In this implementation, the privacy of the user’s data is well protected because the user’s password is one-way hashed and encrypted by the user’s one-time secret key, revealing no information to the service. In addition, the service learns nothing about the matching result because the matching happens entirely locally at the client.
As one may already have noticed, there are several issues in this initial version. First, hashing and blinding each password in the leaked password dataset at runtime cause a lot of latency at the server side. Second, it is impractical with regards to latency and bandwidth usage for the client to download all the blinded hash values of leaked passwords because there can be millions of them.
It was determined that the default implementation would adversely impact user experience, due to the increase in processing time and amount of data that would need to be transferred between the client and server. To address this challenge the following optimization was adopted:
- Pre-processing of compromised password data into blinded hash values. To avoid having to perform expensive cryptographic operations at run time and to increase performance, the compromised password dataset is pre-processed into a format that can be directly replied to the client.

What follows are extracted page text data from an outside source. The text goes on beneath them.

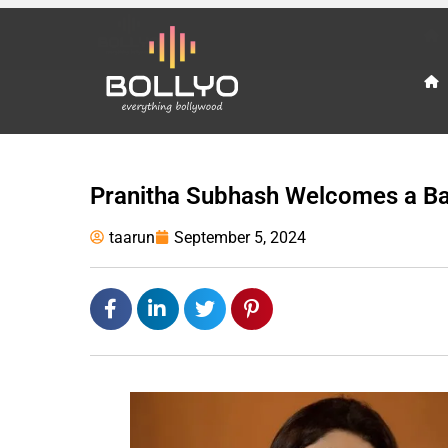
Pranitha Subhash Welcomes a B
taarun
September 5, 2024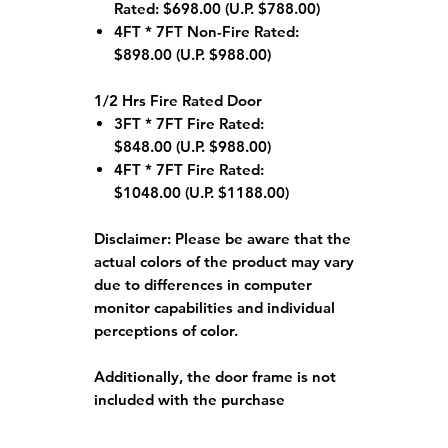
Rated: $698.00 (U.P. $788.00)
4FT * 7FT Non-Fire Rated:
$898.00 (U.P. $988.00)
1/2 Hrs Fire Rated Door
3FT * 7FT Fire Rated:
$848.00 (U.P. $988.00)
4FT * 7FT Fire Rated:
$1048.00 (U.P. $1188.00)
Disclaimer:
Please be aware that the
actual colors of the product may vary
due to differences in computer
monitor capabilities and individual
perceptions of color.
Additionally, the door frame is not
included with the purchase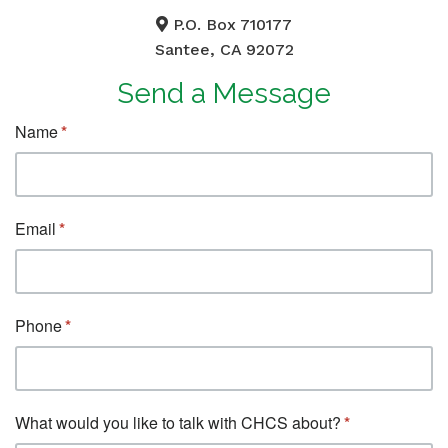
P.O. Box 710177
Santee, CA 92072
Send a Message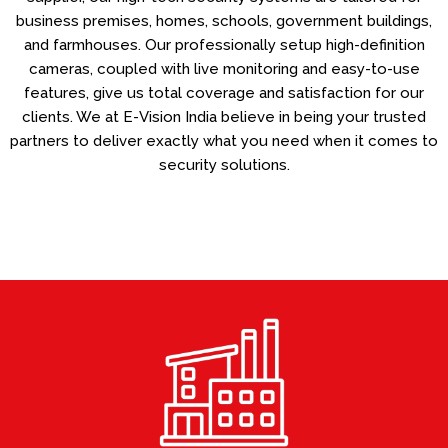
business premises, homes, schools, government buildings,
and farmhouses. Our professionally setup high-definition
cameras, coupled with live monitoring and easy-to-use
features, give us total coverage and satisfaction for our
clients. We at E-Vision India believe in being your trusted
partners to deliver exactly what you need when it comes to
security solutions.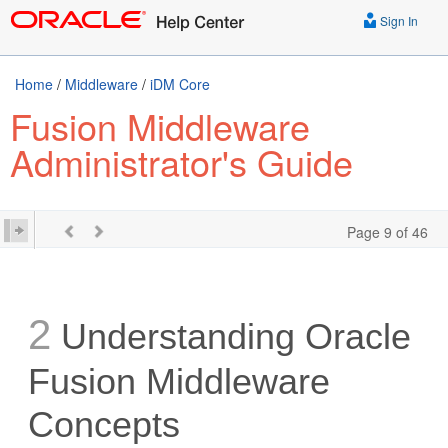
Sign In
Home
/
Middleware
/
iDM Core
Fusion Middleware
Administrator's Guide
Page 9 of 46
2
Understanding Oracle
Fusion Middleware
Concepts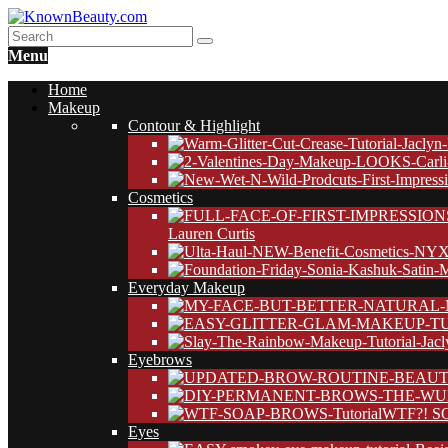
Menu
Home
Makeup
Contour & Highlight
Cosmetics
Lauren Curtis
Everyday Makeup
Eyebrows
WTF?! SO
Eyes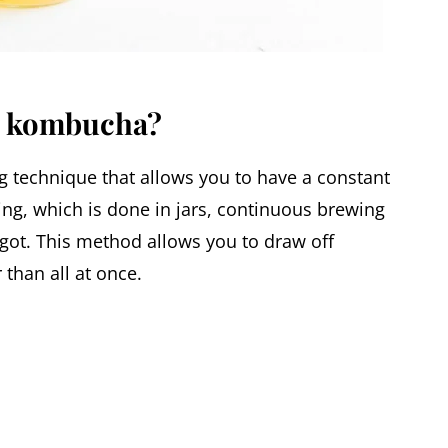
w kombucha?
technique that allows you to have a constant
ng, which is done in jars, continuous brewing
igot. This method allows you to draw off
than all at once.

- Sharding the leaked password dataset. Instead of returning blinded hash values for the entire leaked password dataset, we let the client generate a small sharding index from the first couple of bytes of the password hash. The increased leakage and privacy risk is negligible as millions of passwords potentially share the same index and we choose the index size carefully to balance privacy and performance. The index now enables the server to return a smaller subset of the dataset in response to the blinded hash values.
- Compression of the blinded hash values replied by the service. To reduce the bandwidth overhead of the service’s response, we truncate each blinded hash value into a smaller size while preserving its uniqueness for matching.
The user experience
Foundational to Private Password Precheck’s success is the ability to perform the check in a manner that is transparent to users, avoiding any disruption to user experience.

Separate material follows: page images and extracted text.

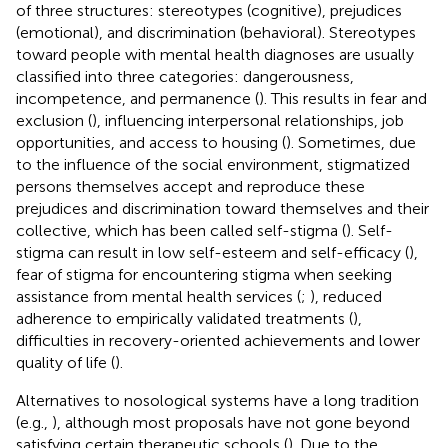
of three structures: stereotypes (cognitive), prejudices
(emotional), and discrimination (behavioral). Stereotypes
toward people with mental health diagnoses are usually
classified into three categories: dangerousness,
incompetence, and permanence (
). This results in fear and
exclusion (
), influencing interpersonal relationships, job
opportunities, and access to housing (
). Sometimes, due
to the influence of the social environment, stigmatized
persons themselves accept and reproduce these
prejudices and discrimination toward themselves and their
collective, which has been called self-stigma (
). Self-
stigma can result in low self-esteem and self-efficacy (
),
fear of stigma for encountering stigma when seeking
assistance from mental health services (
;
), reduced
adherence to empirically validated treatments (
),
difficulties in recovery-oriented achievements and lower
quality of life (
).
Alternatives to nosological systems have a long tradition
(e.g.,
), although most proposals have not gone beyond
satisfying certain therapeutic schools (
). Due to the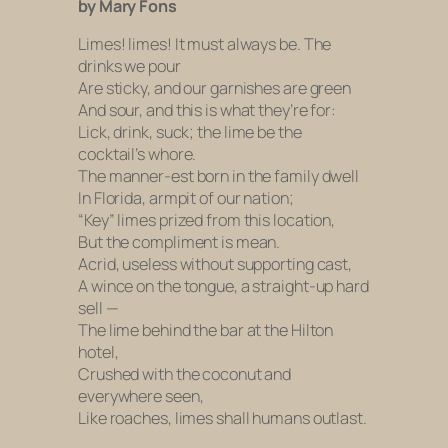
by Mary Fons
Limes! limes! It must always be. The
drinks we pour
Are sticky, and our garnishes are green
And sour, and this is what they’re for:
Lick, drink, suck; the lime be the
cocktail’s whore.
The manner-est born in the family dwell
In Florida, armpit of our nation;
“Key” limes prized from this location,
But the compliment is mean.
Acrid, useless without supporting cast,
A wince on the tongue, a straight-up hard
sell —
The lime behind the bar at the Hilton
hotel,
Crushed with the coconut and
everywhere seen,
Like roaches, limes shall humans outlast.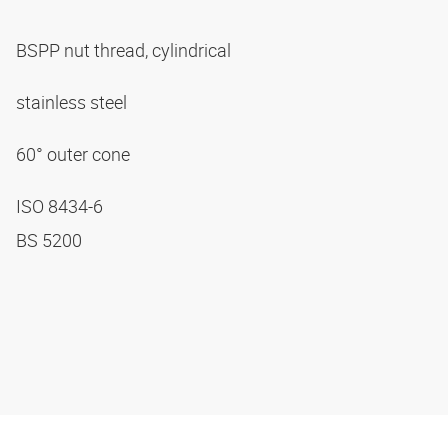
BSPP nut thread, cylindrical
stainless steel
60° outer cone
ISO 8434-6
BS 5200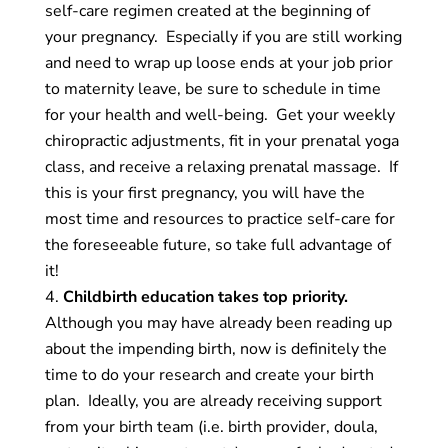
self-care regimen created at the beginning of
your pregnancy. Especially if you are still working
and need to wrap up loose ends at your job prior
to maternity leave, be sure to schedule in time
for your health and well-being. Get your weekly
chiropractic adjustments, fit in your prenatal yoga
class, and receive a relaxing prenatal massage. If
this is your first pregnancy, you will have the
most time and resources to practice self-care for
the foreseeable future, so take full advantage of
it!
Childbirth education takes top priority.
Although you may have already been reading up
about the impending birth, now is definitely the
time to do your research and create your birth
plan. Ideally, you are already receiving support
from your birth team (i.e. birth provider, doula,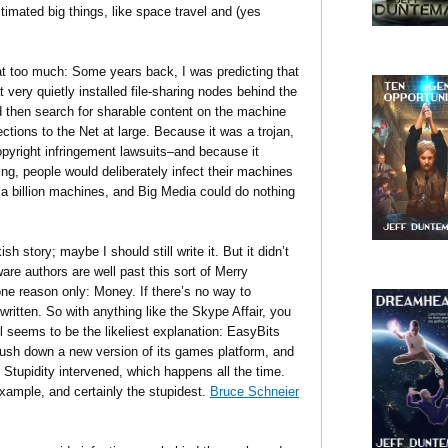
imated big things, like space travel and (yes
t too much: Some years back, I was predicting that
 very quietly installed file-sharing nodes behind the
d then search for sharable content on the machine
ions to the Net at large. Because it was a trojan,
copyright infringement lawsuits–and because it
aring, people would deliberately infect their machines
r a billion machines, and Big Media could do nothing
 story; maybe I should still write it. But it didn’t
are authors are well past this sort of Merry
ne reason only: Money. If there’s no way to
ritten. So with anything like the Skype Affair, you
l seems to be the likeliest explanation: EasyBits
push down a new version of its games platform, and
 Stupidity intervened, which happens all the time.
xample, and certainly the stupidest.
Bruce Schneier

The entire workflow for Private Password Precheck consists of the following steps:
- User enters a new password during account creation or password reset.
- If the password checks through local requirements (e.g. minimum length requirement), it is sent to a client library to go through Private Password Precheck.
- The client library generates a PDL request, sends it to the server and gets the PDL response.
- The client library will perform the local match; if a match is found, the user gets an alert on the page suggesting to use a stronger password.
The following sequence diagram demonstrates the workflow:
Offering more privacy value with PDL
Looking ahead, PDL has several interesting extensions and potential applications to further minimize data collection efforts. Some of these are briefly mentioned below.
- In addition to passwords, PDL can be used to lookup other pieces of information from clients such as user contacts on the service leading to private contact discovery.
- PDL can be applied to systems looking to detect malicious content and downloads within apps without revealing the content to servers.
- PDL can be extended to support key-value lookups.
PDL can also be combined with other Private Enhancing Technologies to optimize the trade-off between privacy and efficiency. For example, PDL can also be used together with Anonymous Credential Service (ACS) to additionally hide the identity of the client which improves privacy and enables more flexibility in designing our shards.